I guess it's understandable. We've hit a wall in terms of what's truly revolutionary in the mobile world and it's been stagnant the past few years. But yeah, that's going to diminish interest and people are going to hang on to their phones for longer. I upgraded from an S3 to an S7, so that was a world of a difference but my sister and dad are rocking iPhone 6s and their upgrade is due this Christmas after two years. Aside from Force Touch introduced in the 6S, there's not much they're going to be missing to upgrade to the 7. In fact, they'll be losing their headphone jack. But that's more of an Apple thing, but even Apple hasn't "improved" any existing features to freshen up the market.

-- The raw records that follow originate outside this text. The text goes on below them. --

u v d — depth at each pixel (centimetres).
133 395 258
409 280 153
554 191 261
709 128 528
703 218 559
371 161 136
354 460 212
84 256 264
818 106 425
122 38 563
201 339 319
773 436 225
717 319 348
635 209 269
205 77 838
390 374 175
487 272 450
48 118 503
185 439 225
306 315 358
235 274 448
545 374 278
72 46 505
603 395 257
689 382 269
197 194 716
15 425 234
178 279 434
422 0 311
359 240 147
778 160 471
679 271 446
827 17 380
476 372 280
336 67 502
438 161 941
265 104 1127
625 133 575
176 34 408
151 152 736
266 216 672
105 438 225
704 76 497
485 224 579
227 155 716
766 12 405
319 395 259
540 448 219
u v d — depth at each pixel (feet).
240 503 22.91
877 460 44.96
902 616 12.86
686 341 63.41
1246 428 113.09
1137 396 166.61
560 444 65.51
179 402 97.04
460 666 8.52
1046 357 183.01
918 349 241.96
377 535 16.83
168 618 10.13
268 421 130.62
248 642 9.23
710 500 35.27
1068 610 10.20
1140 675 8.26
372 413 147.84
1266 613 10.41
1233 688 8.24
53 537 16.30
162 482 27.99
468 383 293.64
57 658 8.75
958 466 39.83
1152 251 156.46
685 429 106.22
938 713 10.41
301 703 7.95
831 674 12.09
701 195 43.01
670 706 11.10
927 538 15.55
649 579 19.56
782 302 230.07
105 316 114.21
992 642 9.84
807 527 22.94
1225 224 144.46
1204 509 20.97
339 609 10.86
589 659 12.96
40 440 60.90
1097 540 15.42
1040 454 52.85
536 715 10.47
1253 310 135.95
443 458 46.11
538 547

Oh well. I am happy with my phone so I can't be too worried about what the Pixel phones bring. But it does suck that expectations are as low as they are compared to just a few years ago. Efficiency tweaks are nice and all for improving battery, but they're not as flashy or gratifying as a new feature that involved hardware upgrades as well.


Also, sidenote, I need to adb my S7 in order to activate some Greenify features, like shutting down the sensors to make Doze happen a lot more often. The Android SDK on my Mac is screwy, especially since I'm running a dev beta of Sierra. Short of repeating the whole process on a Windows PC, is there anyway to just do the adb stuff using another device, like my S3 to my S7, or on the S7 itself? I was using these instructions: https://greenify.uservoice.com/know...o-grant-permissions-required-by-some-features

Or is there just simply an easier way to do this? I hear if you are not rooted, these settings reset after every reboot.
 

Pittsey

Knock, Knock...
Staff member
I'll probably be getting the new Nexus (Pixel) device. I am still on my G3. And I think I am going to get an upgrade. Although.... Removeable SD card and battery are still key for me. So you never know, I might stick with the G3 after all.
 

dilla

Trumpfan17 aka Coonie aka Dilla aka Tennis Dog
LG has to be the only major manufacturer still using removable batteries, right?

I know the whole Note 7 snafu had people calling for Samsung to not use integrated batteries.